Sunday, October 6, 2013

Causational studies of life

Poorly narrated video

A quick glance at AIWorld6

First, we see the pre-life world. Here we're seeding the world with agents that have random brain structures until we stumble upon a combination where an agent is smart enough to grow at least some of the time and replicate at least some of the time.

Here we see the first burst of life. This particular growth did not end up being successful in populating the world, but this is the first one to come close to sustainable life.

Many turns later we see the first evolution of war. Notice the agents in the center are spending a lot of time fighting while many around them are growing or replicating. Their brain-hash color is darker green, which distinguishes them as being related in brain structure and having different brains than the other colors. When all the other agents around this time are replicating some of them are ending up in light-green territory which seems to trigger for the first time some previously unused neural pathway to fight.
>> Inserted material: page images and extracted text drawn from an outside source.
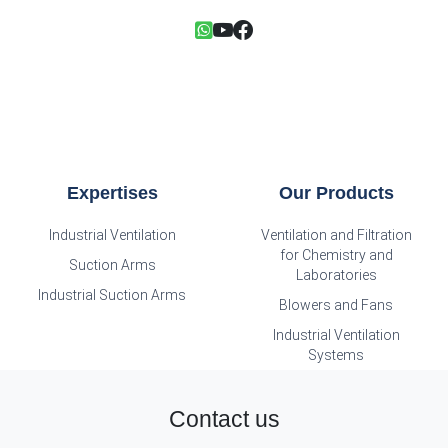
Expertises
Our Products
Industrial Ventilation
Ventilation and Filtration
for Chemistry and
Suction Arms
Laboratories
Industrial Suction Arms
Blowers and Fans
Industrial Ventilation
Systems
Contact us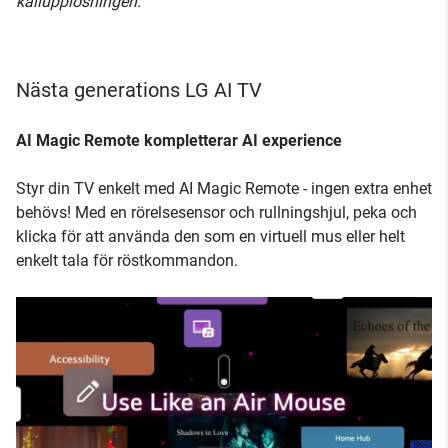
källupplösningen.
Nästa generations LG AI TV
AI Magic Remote kompletterar AI experience
Styr din TV enkelt med AI Magic Remote - ingen extra enhet
behövs! Med en rörelsesensor och rullningshjul, peka och
klicka för att använda den som en virtuell mus eller helt
enkelt tala för röstkommandon.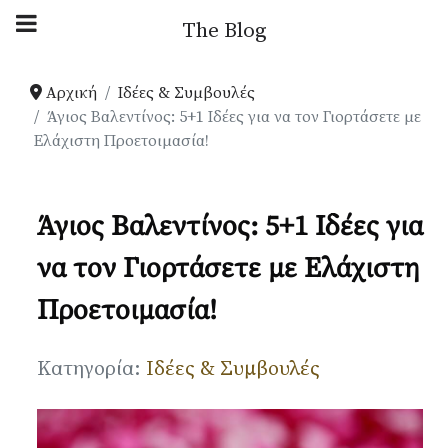
Αρχική Blog
The Blog
Ιδέες & Συμβουλές
Αρχική
Ιδέες & Συμβουλές
Άγιος Βαλεντίνος: 5+1 Ιδέες για να τον Γιορτάσετε με
Ελάχιστη Προετοιμασία!
Παρουσιάσεις
Your Weddings
Άγιος Βαλεντίνος: 5+1 Ιδέες για
να τον Γιορτάσετε με Ελάχιστη
News
Προετοιμασία!
Gallery
Λεπτομέρειες
Κατηγορία:
Ιδέες & Συμβουλές
Πληροφορίες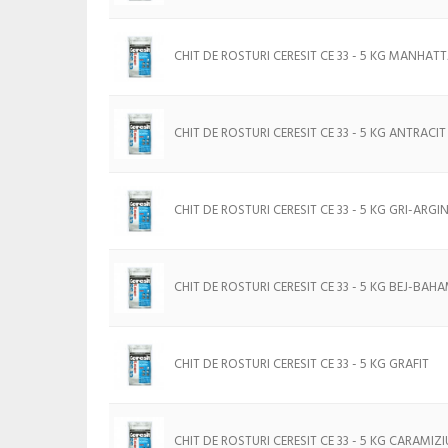
CHIT DE ROSTURI CERESIT CE 33 - 5 KG MANHAT
CHIT DE ROSTURI CERESIT CE 33 - 5 KG ANTRACIT
CHIT DE ROSTURI CERESIT CE 33 - 5 KG GRI-ARGI
CHIT DE ROSTURI CERESIT CE 33 - 5 KG BEJ-BAH
CHIT DE ROSTURI CERESIT CE 33 - 5 KG GRAFIT
CHIT DE ROSTURI CERESIT CE 33 - 5 KG CARAMIZI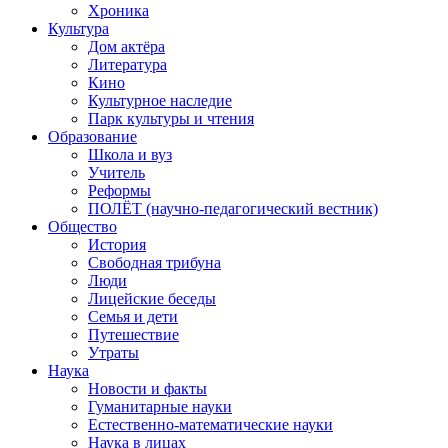
Хроника
Культура
Дом актёра
Литература
Кино
Культурное наследие
Парк культуры и чтения
Образование
Школа и вуз
Учитель
Реформы
ПОЛЁТ (научно-педагогический вестник)
Общество
История
Свободная трибуна
Люди
Лицейские беседы
Семья и дети
Путешествие
Утраты
Наука
Новости и факты
Гуманитарные науки
Естественно-математические науки
Наука в лицах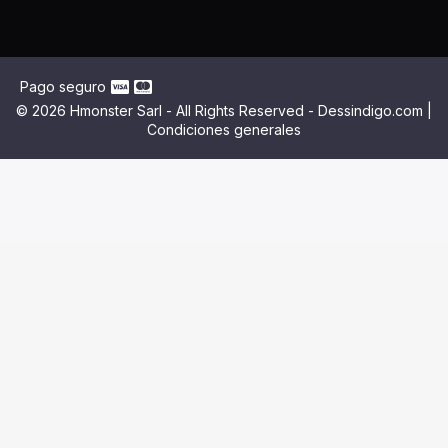
Pago seguro
© 2026 Hmonster Sarl - All Rights Reserved - Dessindigo.com |
Condiciones generales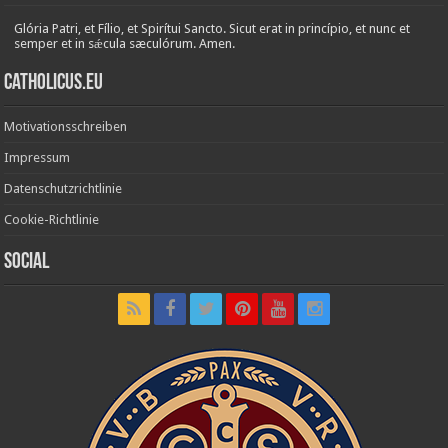
Glória Patri, et Fílio, et Spirítui Sancto. Sicut erat in princípio, et nunc et
semper et in sǽcula sæculórum. Amen.
Catholicus.eu
Motivationsschreiben
Impressum
Datenschutzrichtlinie
Cookie-Richtlinie
Social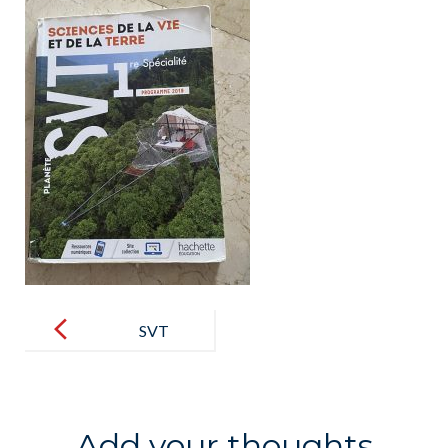
Post
navigation
SVT
Add your thoughts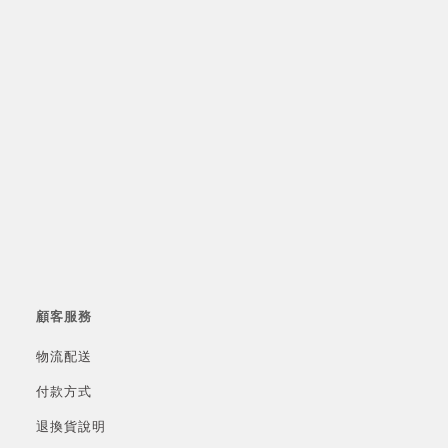
顧客服務
物流配送
付款方式
退換貨說明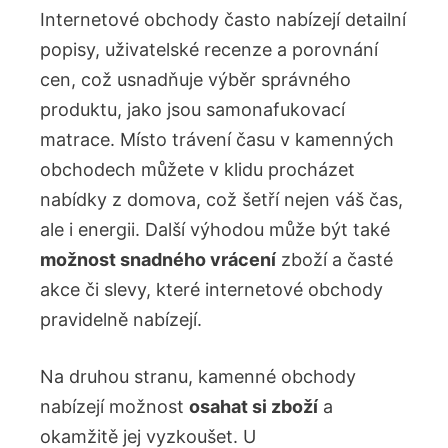
Internetové obchody často nabízejí detailní
popisy, uživatelské recenze a porovnání
cen, což usnadňuje výběr správného
produktu, jako jsou samonafukovací
matrace. Místo trávení času v kamenných
obchodech můžete v klidu procházet
nabídky z domova, což šetří nejen váš čas,
ale i energii. Další výhodou může být také
možnost snadného vrácení
zboží a časté
akce či slevy, které internetové obchody
pravidelně nabízejí.
Na druhou stranu, kamenné obchody
nabízejí možnost
osahat si zboží
a
okamžitě jej vyzkoušet. U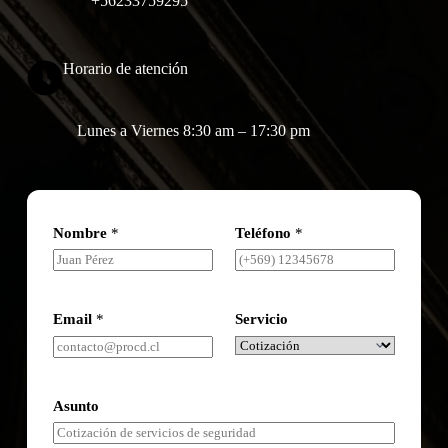
+56233759295
Horario de atención
Lunes a Viernes 8:30 am – 17:30 pm
Nombre
*
Teléfono
*
Email
*
Servicio
Asunto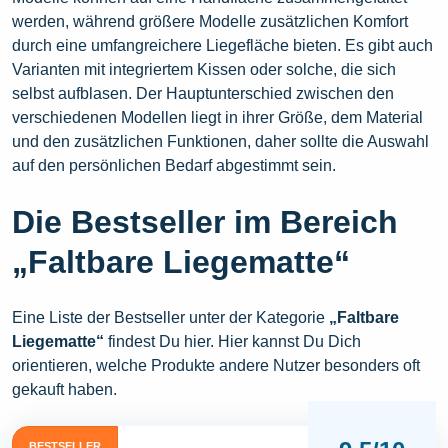
werden, während größere Modelle zusätzlichen Komfort
durch eine umfangreichere Liegefläche bieten. Es gibt auch
Varianten mit integriertem Kissen oder solche, die sich
selbst aufblasen. Der Hauptunterschied zwischen den
verschiedenen Modellen liegt in ihrer Größe, dem Material
und den zusätzlichen Funktionen, daher sollte die Auswahl
auf den persönlichen Bedarf abgestimmt sein.
Die Bestseller im Bereich
„Faltbare Liegematte“
Eine Liste der Bestseller unter der Kategorie
„Faltbare
Liegematte“
findest Du hier. Hier kannst Du Dich
orientieren, welche Produkte andere Nutzer besonders oft
gekauft haben.
BESTSELLER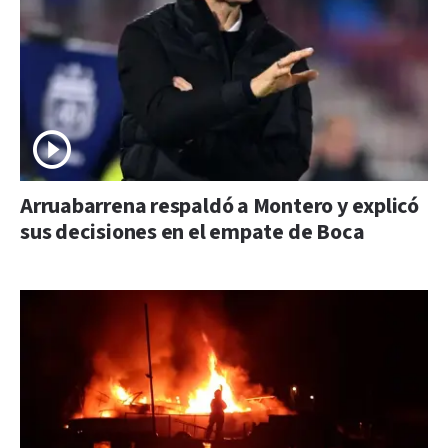
Arruabarrena respaldó a Montero y explicó
sus decisiones en el empate de Boca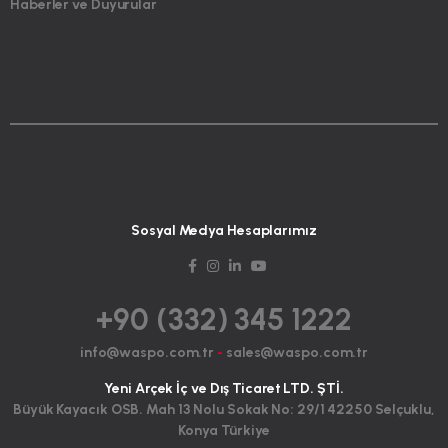
Haberler ve Duyurular
Sosyal Medya Hesaplarımız
+90 (332) 345 1222
info@waspo.com.tr
-
sales@waspo.com.tr
Yeni Arçek İç ve Dış Ticaret LTD. ŞTİ.
Büyük Kayacık OSB. Mah 13 Nolu Sokak No: 29/1 42250 Selçuklu,
Konya Türkiye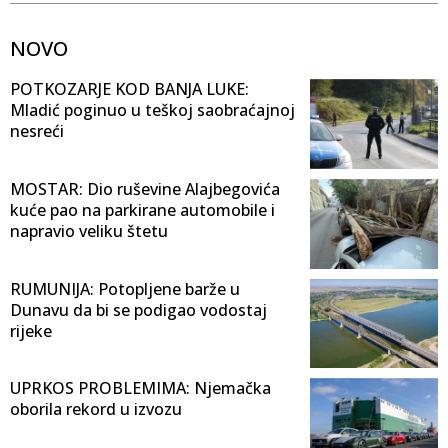
NOVO
POTKOZARJE KOD BANJA LUKE:
Mladić poginuo u teškoj saobraćajnoj
nesreći
MOSTAR: Dio ruševine Alajbegovića
kuće pao na parkirane automobile i
napravio veliku štetu
RUMUNIJA: Potopljene barže u
Dunavu da bi se podigao vodostaj
rijeke
UPRKOS PROBLEMIMA: Njemačka
oborila rekord u izvozu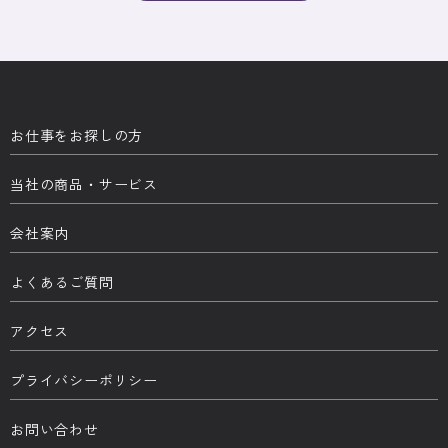
お仕事をお探しの方
当社の商品・サービス
会社案内
よくあるご質問
アクセス
プライバシーポリシー
お問い合わせ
After this moment, the percentage of time agents spend fighting goes from ~0.05% to 1-3% and the number of agents killed in fighting goes up dramatically, almost as high as those killed by starvation. This demonstrates the moment when these agents evolved the ability to defend their territory.

What is the goal of AIWorld6?

AIWorld6 is a tool used to perform causational studies of life and evolution. For example, a question we might ask is 'does the concept of aging cause a species to survive dynamic weather and environment patters better?'

Using only the tools of correlation, we'd have to look for situations where one part of a species did have aging and another part of that species did not. Or where two similar species demonstrated this difference. And then we'd have to look for times when they handled changing environmental conditions that were the same. And then we'd have to find many such examples that were so similar we could 'control' for every possible variable in order to prove a causational link. In short, correlational studies of this kind are impossible.

AIWorld6 solves that by creating a world where evolution is happening in real time and parameters of the world can be easily changed. In this world, all agents are created with equal bodies: same sensors, same abilities, etc. The only difference is their brains; this focuses all evolutionary changes to be on their intellect. By default all agents have a sparse 2-level NN with up to 1000 connections and no feedback loops (memory).

The combination of a simple world and a simple brain allows the simulation to run fast enough that evolution can happen in real time. Running for 4-hour on a 2-proc laptop yields not only the creation of initial lifeforms intelligent at least enough to replicate and grow, but also their first discovery of being able to attack and specific about *when* to attack so they're not blindly killing their offspring or related neighbors.

Now that the basic world is created and can run, the next steps are:

  • Design tests that indicate intelligence. These will be the core measure of whether a species is more or less intelligent than another. (Remember that intelligence is the only factor they compete on so success as a species is equivalent to intelligence.)
  • Design several tests, like introducing or removing communication, introducing or removing the ability to attack each other, etc.
  • Create a long-running peer-to-peer network of the simulation. Today it runs as a single multi-threaded c program with a python UI. Running a long-duration, multi-machine network will allow us to evolve more intelligent creates for more complex tests in the future.

3 comments:

  1. your movie is private and thus not viewable.
    it sounds interesting is there a link to install the software id like to see it on my octocore system

    ReplyDelete
  2. Still can't watch your video for some reason. It just buffers and ends showing me options for other videos. Sounds interesting though!